【Article by International College of Innovation】
In recent times, incidents of discriminatory statements targeting ethnicity, gender, and minorities on university campuses have sparked debates and discussions, highlighting the pressing need to foster a culture of respect and humanistic values. On June 19, the International College of Innovation (ICI) and the College of Social Sciences at National Chengchi University (NCCU), along with the journal East Asian Science, Technology, and Society: An International Journal (EASTS), are honored to invite Dr. Evelynn Hammonds, a professor of history of science at Harvard University and former dean of Harvard College, to deliver a keynote speech exploring the promotion of equity in higher education. As Professor Shu-Heng Chen, Vice President of NCCU, demonstrated in the welcome remark, with over 600 international students, NCCU strives to build a learning environment that values multiple languages, diverse perspectives, and inclusivity. “The values of diversity and inclusivity are frequently discussed, but their implementation and realization require sustained and arduous efforts,” said Professor Wen-Ling Tu, Dean of ICI. Drawing on the example of ICI, which has students from over 20 countries, daily practices of collaboration, conflict resolution, and innovative teaching designs foster cross-border understanding, making it an experimental field for internationalizing higher education in Taiwan. Established for three years, ICI employs interdisciplinary approaches to address the challenges of equity, diversity, and inclusiveness. Still, NCCU draws inspiration from institutions like Harvard University to reaffirm a deeper commitment to the humanistic spirit and the pursuit of equity.
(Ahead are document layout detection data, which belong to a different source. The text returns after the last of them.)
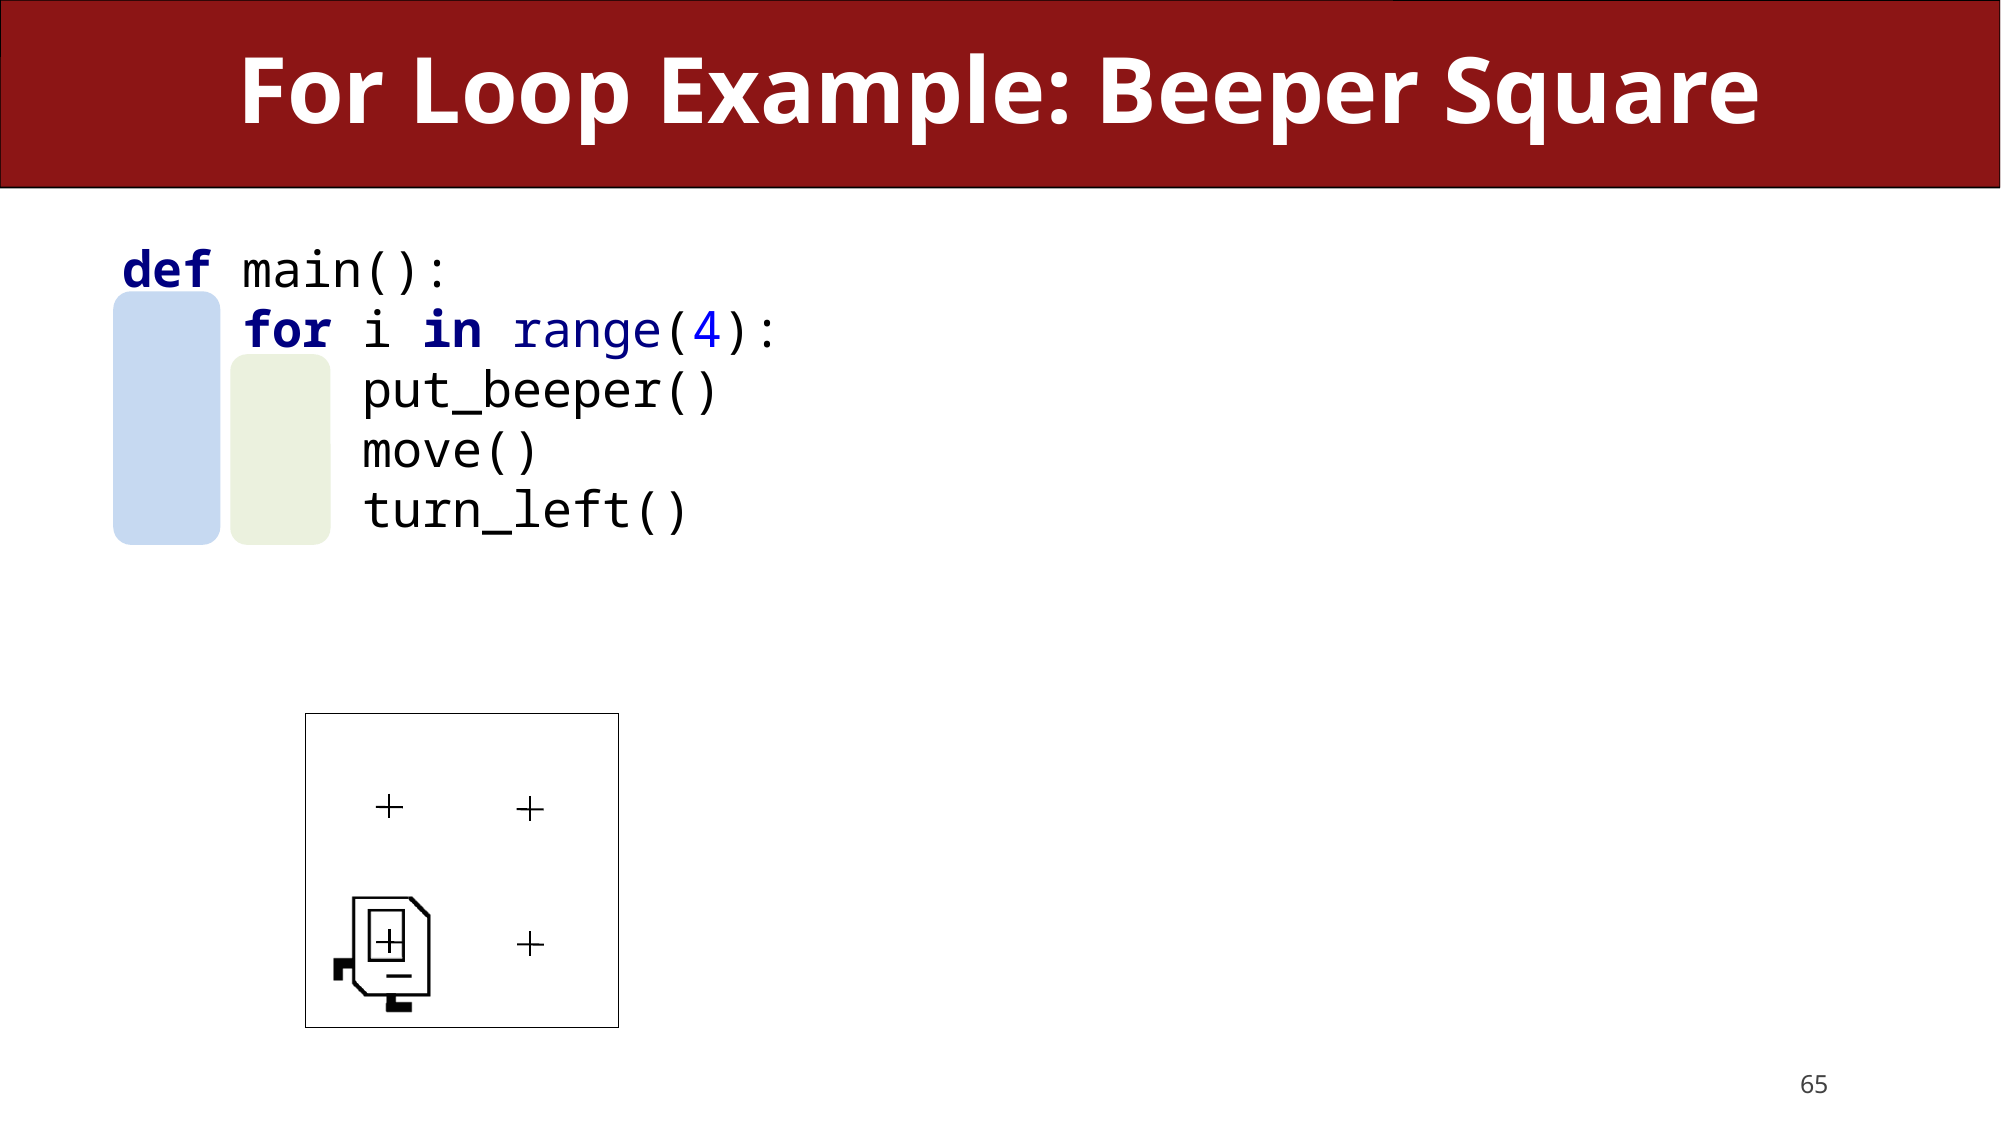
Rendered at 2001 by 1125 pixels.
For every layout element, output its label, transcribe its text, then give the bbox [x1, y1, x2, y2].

text_box [305, 713, 619, 1028]
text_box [375, 793, 403, 819]
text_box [516, 795, 544, 821]
picture [318, 886, 453, 1022]
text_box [517, 930, 544, 956]
text_box [230, 354, 331, 545]
title For Loop Example: Beeper Square [75, 0, 1925, 188]
text_box [113, 291, 221, 545]
text_box def main(): for i in range(4): put_beeper() move() turn_left() [107, 230, 1066, 546]
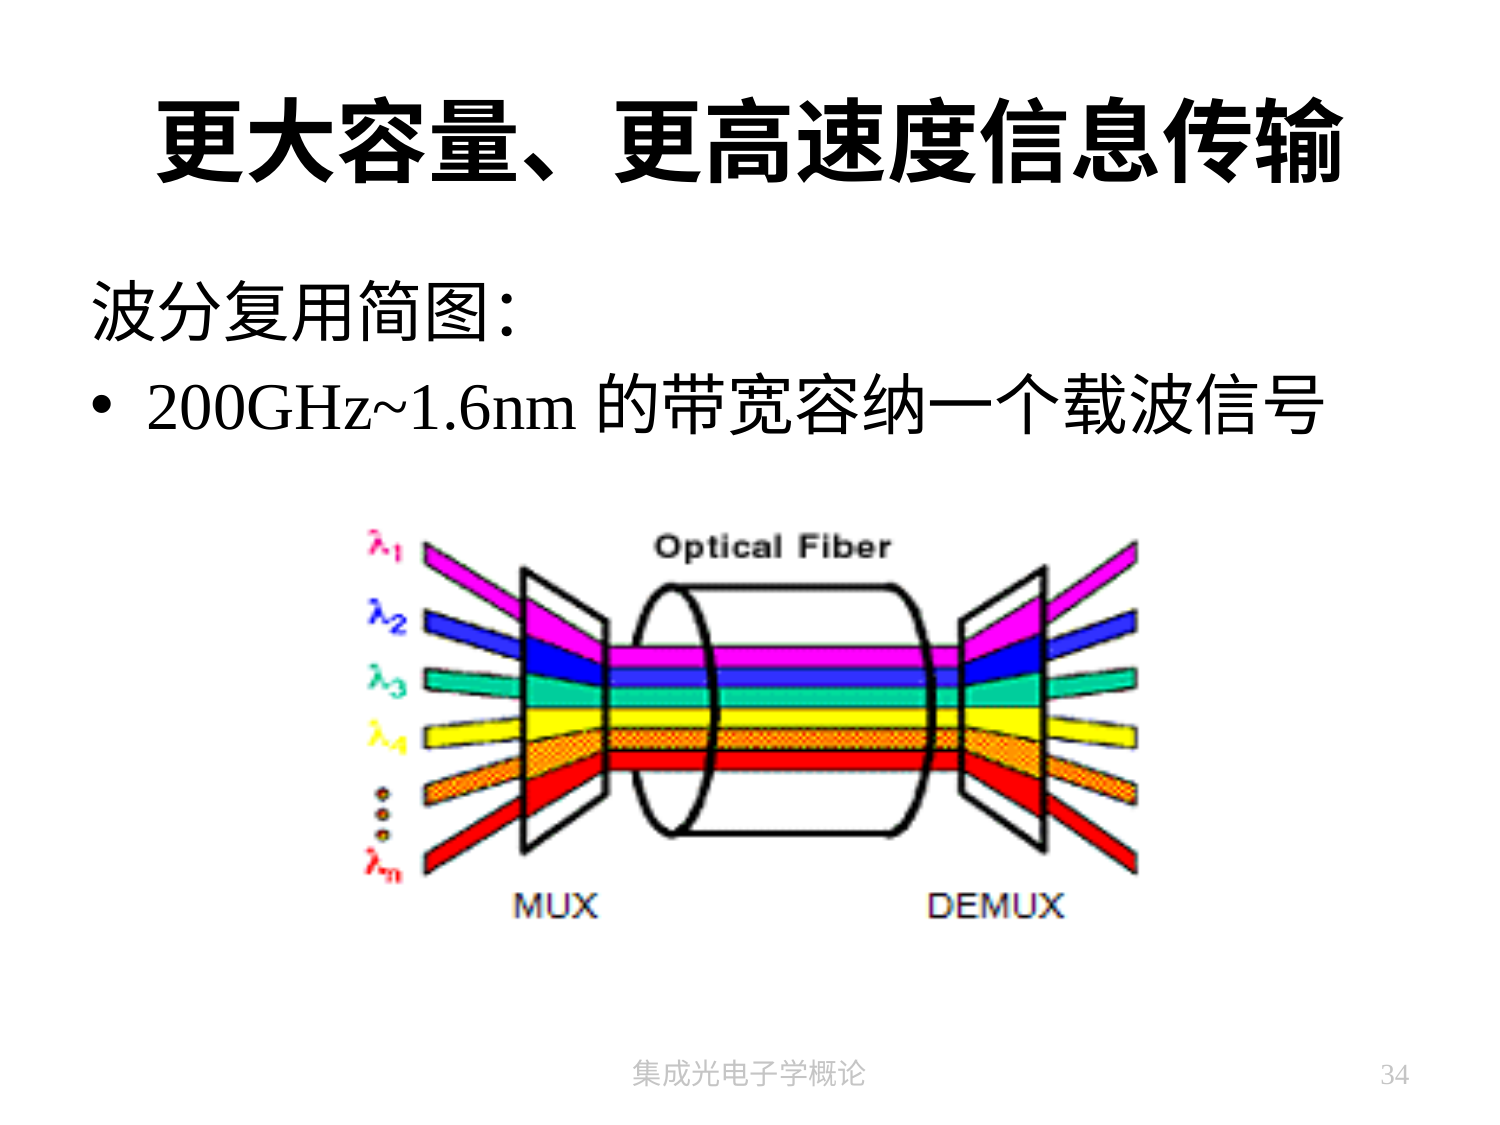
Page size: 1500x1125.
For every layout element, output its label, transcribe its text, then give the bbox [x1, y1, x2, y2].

title 更大容量、更高速度信息传输 [75, 45, 1425, 233]
picture [351, 515, 1164, 938]
list 波分复用简图： 200GHz~1.6nm的带宽容纳一个载波信号 [75, 262, 1425, 1005]
footer 集成光电子学概论 [512, 1042, 988, 1103]
slide_number 34 [1074, 1042, 1425, 1103]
Based on her experience of being the first Senior Vice Provost for Faculty Development and Diversity at Harvard University, and decades of advocacy for equity within educational institutes around the United States, Professor Hammonds shared her insight that gender and racial barriers in higher education have been gradually broken down due to the increasing advocacy of equal rights for minority groups. However, the underrepresentation of minority groups persists at the undergraduate, graduate, and leadership levels.
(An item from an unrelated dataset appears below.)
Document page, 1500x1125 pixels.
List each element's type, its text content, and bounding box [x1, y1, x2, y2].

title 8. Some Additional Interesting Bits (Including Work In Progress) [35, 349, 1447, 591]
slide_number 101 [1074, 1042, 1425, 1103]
Professor Hammonds emphasized the distinction between “equality” and “equity,” noting that while the term equality “is linked to the idea that everyone has the same rights, enjoying equal treatment and non-discrimination,” true equity “goes further and includes needs-based support to level out the existing and relative disadvantage.” At Harvard, Climate Survey is one of the main ways to implement equity. Through the survey, data collection emerged as a vital tool in gaining a more genuine understanding of how women, minorities, and everyone in the faculty feel about campus. This data-driven approach enables administrators to identify and rectify institutional inequalities, fostering necessary reforms to the learning and working environments. For instance, although Harvard University has implemented affirmative action, which includes certain quotas for specific demographic groups during admissions, it continues to grapple with racial and gender inequality. Professor Hammonds indicates that achieving true equity in the United States will likely require another 70 years. To speed up this process, institutional leaders shall deepen their understanding of these issues. Additionally, the survey also shows that the school’s pregnancy and parental leave policies are expected to be more supportive, ensuring that educators do not feel indirectly discouraged from having children while pursuing their careers.
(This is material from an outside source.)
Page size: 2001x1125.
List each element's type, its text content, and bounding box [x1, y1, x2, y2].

This dilemma of work-family balance especially faced by young female scholars, who are often assumed to take the responsibility of care-giving was discussed deeply in the dialogue with Professor Wen-Ling Tu, Dean of ICI and Professor Wan-Ying Yang, Dean of CSS. While the systematic institutionalization of parental leaves, institutional support for adjusting work schedules, and adequate human resources to accommodate leaves are very important, the shift in mindset that slowing down is acceptable in order to embrace the need for the family time was also emphasized.
Another significant issue addressed was the impact of technology on students and the educational environment. Issues of online harassment and hate speech were brought up during the open discussion session, with students voicing their concerns regarding the anonymity of the internet and its negative effects. Despite acknowledging that easier access to resources facilitated by technology can benefit the learning experience of students, Professor Hammonds agreed that social media also undermine friendly discussions. Therefore, she stressed the awareness of personal accountability online and encouraged in-person engagement to analyze and discuss how race, sex, gender, and religious differences work in society – instead of making personal attacks or merely thinking about one’s own feelings – are vital for creating a more respectful environment. Following this argument, Professor Yang also shared the experience of conducting a community mutual help program where students openly share their difficulties, aiming to foster communication and reconnect individuals.
The thought-provoking speech by Professor Evelynn Hammonds left NCCU and attendees inspired. The valuable insights shared during the event will catalyze ongoing dialogue, introspection, and concrete actions to create a more equitable and inclusive educational landscape.